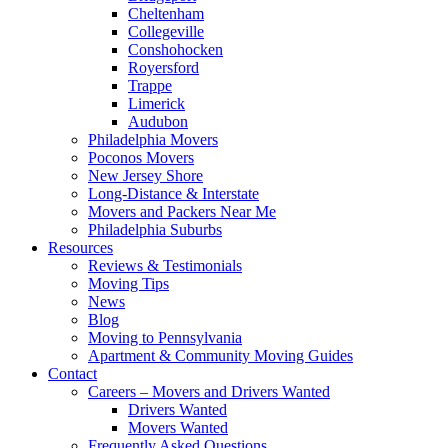
Cheltenham
Collegeville
Conshohocken
Royersford
Trappe
Limerick
Audubon
Philadelphia Movers
Poconos Movers
New Jersey Shore
Long-Distance & Interstate
Movers and Packers Near Me
Philadelphia Suburbs
Resources
Reviews & Testimonials
Moving Tips
News
Blog
Moving to Pennsylvania
Apartment & Community Moving Guides
Contact
Careers – Movers and Drivers Wanted
Drivers Wanted
Movers Wanted
Frequently Asked Questions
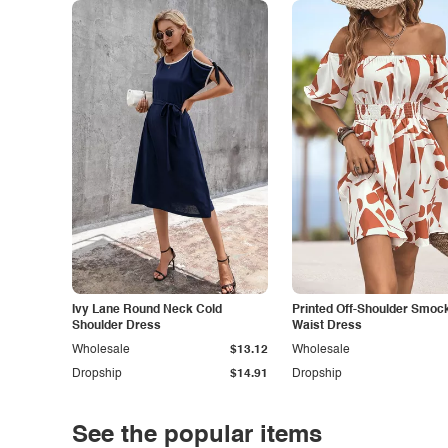
Ivy Lane Round Neck Cold
Printed Off-Shoulder Smoc
Shoulder Dress
Waist Dress
Wholesale
$13.12
Wholesale
Dropship
$14.91
Dropship
See the popular items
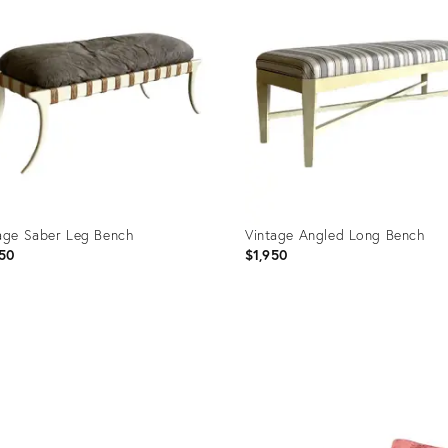
age Saber Leg Bench
Vintage Angled Long Bench
50
$1,950
uct
Product
ID:
73798
35373792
___
What you need to do – Output only the lines from the start of the data through the line that holds "Ivy Lane Round Neck Cold". Keep them exact and leave the pictures out.

Task solution –
Cheltenham
Collegeville
Conshohocken
Royersford
Trappe
Limerick
Audubon
Philadelphia Movers
Poconos Movers
New Jersey Shore
Long-Distance & Interstate
Movers and Packers Near Me
Philadelphia Suburbs
Resources
Reviews & Testimonials
Moving Tips
News
Blog
Moving to Pennsylvania
Apartment & Community Moving Guides
Contact
Careers – Movers and Drivers Wanted
Drivers Wanted
Movers Wanted
Frequently Asked Questions
Ivy Lane Round Neck Cold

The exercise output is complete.